• _About this task_:
Set down all of the entries below exactly, and omit the pictures.

[Opening Dataset records section]

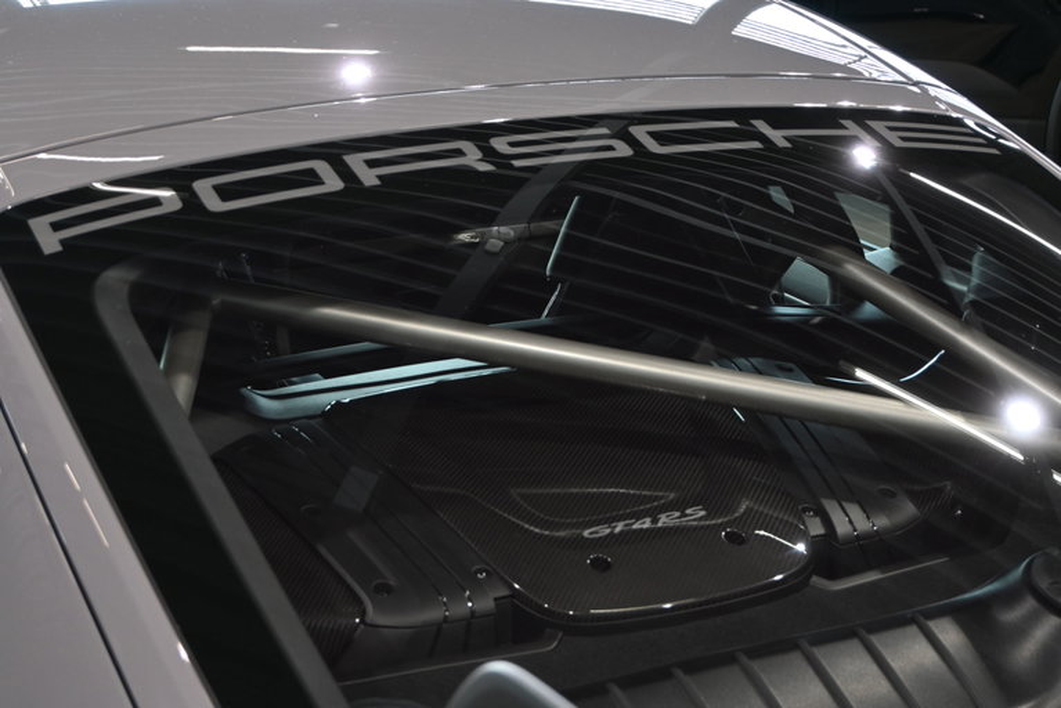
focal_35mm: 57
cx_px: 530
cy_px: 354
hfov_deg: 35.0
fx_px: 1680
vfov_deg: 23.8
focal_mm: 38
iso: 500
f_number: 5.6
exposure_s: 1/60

[Closing Dataset records section]

• _Expected output_:
focal_35mm: 57
cx_px: 530
cy_px: 354
hfov_deg: 35.0
fx_px: 1680
vfov_deg: 23.8
focal_mm: 38
iso: 500
f_number: 5.6
exposure_s: 1/60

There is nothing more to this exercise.